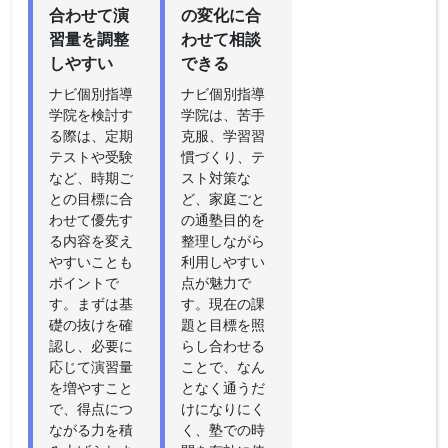
合わせて演
の変化に合
習量を調整
わせて相談
しやすい
できる
ナビ個別指導
ナビ個別指導
学院を検討す
学院は、苦手
る際は、定期
克服、学習習
テストや受験
慣づくり、テ
など、時期ご
スト対策な
との目標に合
ど、家庭ごと
わせて優先す
の通塾目的を
る内容を変え
整理しながら
やすいことも
利用しやすい
ポイントで
点が魅力で
す。まずは基
す。現在の課
礎の抜けを確
題と目標を照
認し、必要に
らし合わせる
応じて演習量
ことで、なん
を増やすこと
となく通うだ
で、得点につ
けになりにく
ながる力を積
く、塾での時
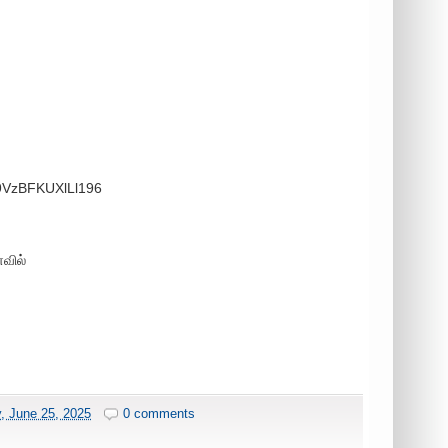
39VzBFKUXlLl196
வில்
 June 25, 2025
0 comments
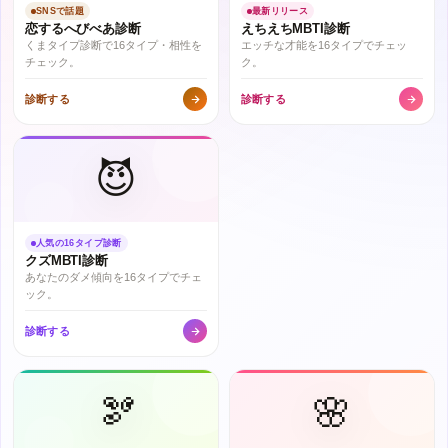
SNSで話題
最新リリース
恋するへびべあ診断
えちえちMBTI診断
くまタイプ診断で16タイプ・相性を
エッチな才能を16タイプでチェッ
チェック。
ク。
診断する
診断する
😈
人気の16タイプ診断
クズMBTI診断
あなたのダメ傾向を16タイプでチェ
ック。
診断する
🫘
🌸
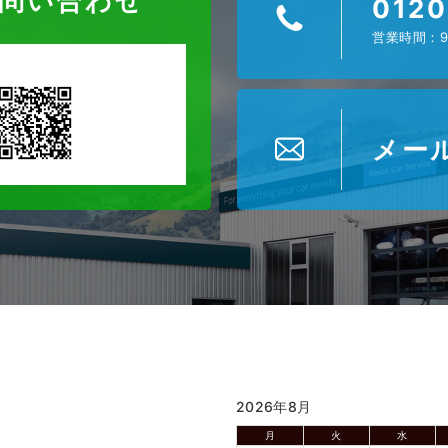
お問い合わせ
0120
営業時間：9
メー
2026年8月
月
火
水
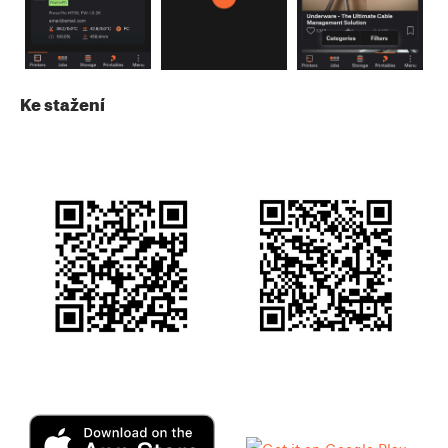
Ke stažení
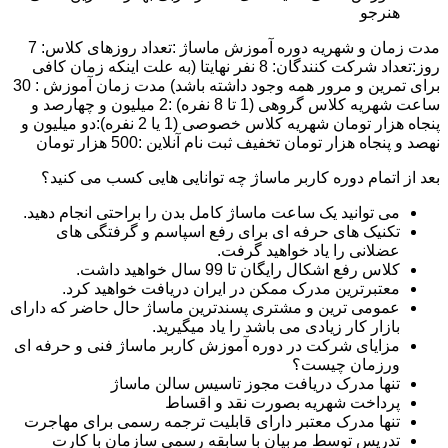
هنرجو
مدت زمان و شهریه دوره آموزش ماساژ :تعداد روزهای کلاس: 7
روز:تعداد شرکت کنندگان: 8 نفر نهایتا (به علت اینکه زمان کافی
برای تمرین و مرور همه وجود داشته باشد) مدت زمان آموزش : 30
ساعت شهریه کلاس گروهی (1 تا 8 نفره) :2 میلیون و چهارصد و
پنجاه هزار تومان شهریه کلاس خصوصی (1 یا 2 نفره):دو میلیون و
نهصد و پنجاه هزار تومان تخفیف ثبت نام آنلاین :500 هزار تومان
بعد از اتمام دوره کاربر ماساژ چه توانایی هایی کسب می کنید؟
می توانید یک ساعت ماساژ کامل بدن را براحتی انجام دهید.
تکنیک های حرفه ای برای رفع اسپاسم و گرفتگی های
عضلانی را یاد خواهید گرفت.
کلاس رفع اشکال رایگان تا 99 سال خواهید داشت.
معتبرترین مدرک ممکن در ایران دریافت خواهید کرد.
عمومی ترین و مشتری پسندترین ماساژ حال حاضر که دارای
بازار کار زیادی می باشد را یاد میگیرید.
مزایای شرکت در دوره آموزش کاربر ماساژ فنی و حرفه ای
ورزمان چیست؟
تنها مدرک دریافت مجوز تاسیس سالن ماساژ
پرداخت شهریه بصورت نقد و اقساط
تنها مدرک معتبر دارای قابلیت ترجمه رسمی برای مهاجرت
تدریس توسط مربیان با سابقه رسمی سازمان با کارت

###

YOUR TASK
All of the material above should be copied exactly, minus the pictures.

ANSWER BELOW
合わせて演
の変化に合
習量を調整
わせて相談
しやすい
できる
ナビ個別指導
ナビ個別指導
学院を検討す
学院は、苦手
る際は、定期
克服、学習習
テストや受験
慣づくり、テ
など、時期ご
スト対策な
との目標に合
ど、家庭ごと
わせて優先す
の通塾目的を
る内容を変え
整理しながら
やすいことも
利用しやすい
ポイントで
点が魅力で
す。まずは基
す。現在の課
礎の抜けを確
題と目標を照
認し、必要に
らし合わせる
応じて演習量
ことで、なん
を増やすこと
となく通うだ
で、得点につ
けになりにく
ながる力を積
く、塾での時
39VzBFKUXlLl196
வில்
 June 25, 2025
0 comments
SNSで話題
最新リリース
恋するへびべあ診断
えちえちMBTI診断
くまタイプ診断で16タイプ・相性を
エッチな才能を16タイプでチェッ
チェック。
ク。
診断する
診断する
😈
人気の16タイプ診断
クズMBTI診断
あなたのダメ傾向を16タイプでチェ
ック。
診断する
🫘
🌸
お問い合わせ
0120
営業時間：9
メー
2026年8月
月
火
水
Ke stažení
هنرجو
مدت زمان و شهریه دوره آموزش ماساژ :تعداد روزهای کلاس: 7
روز:تعداد شرکت کنندگان: 8 نفر نهایتا (به علت اینکه زمان کافی
برای تمرین و مرور همه وجود داشته باشد) مدت زمان آموزش : 30
ساعت شهریه کلاس گروهی (1 تا 8 نفره) :2 میلیون و چهارصد و
پنجاه هزار تومان شهریه کلاس خصوصی (1 یا 2 نفره):دو میلیون و
نهصد و پنجاه هزار تومان تخفیف ثبت نام آنلاین :500 هزار تومان
بعد از اتمام دوره کاربر ماساژ چه توانایی هایی کسب می کنید؟
می توانید یک ساعت ماساژ کامل بدن را براحتی انجام دهید.
تکنیک های حرفه ای برای رفع اسپاسم و گرفتگی های
عضلانی را یاد خواهید گرفت.
کلاس رفع اشکال رایگان تا 99 سال خواهید داشت.
معتبرترین مدرک ممکن در ایران دریافت خواهید کرد.
عمومی ترین و مشتری پسندترین ماساژ حال حاضر که دارای
بازار کار زیادی می باشد را یاد میگیرید.
مزایای شرکت در دوره آموزش کاربر ماساژ فنی و حرفه ای
ورزمان چیست؟
تنها مدرک دریافت مجوز تاسیس سالن ماساژ
پرداخت شهریه بصورت نقد و اقساط
تنها مدرک معتبر دارای قابلیت ترجمه رسمی برای مهاجرت
تدریس توسط مربیان با سابقه رسمی سازمان با کارت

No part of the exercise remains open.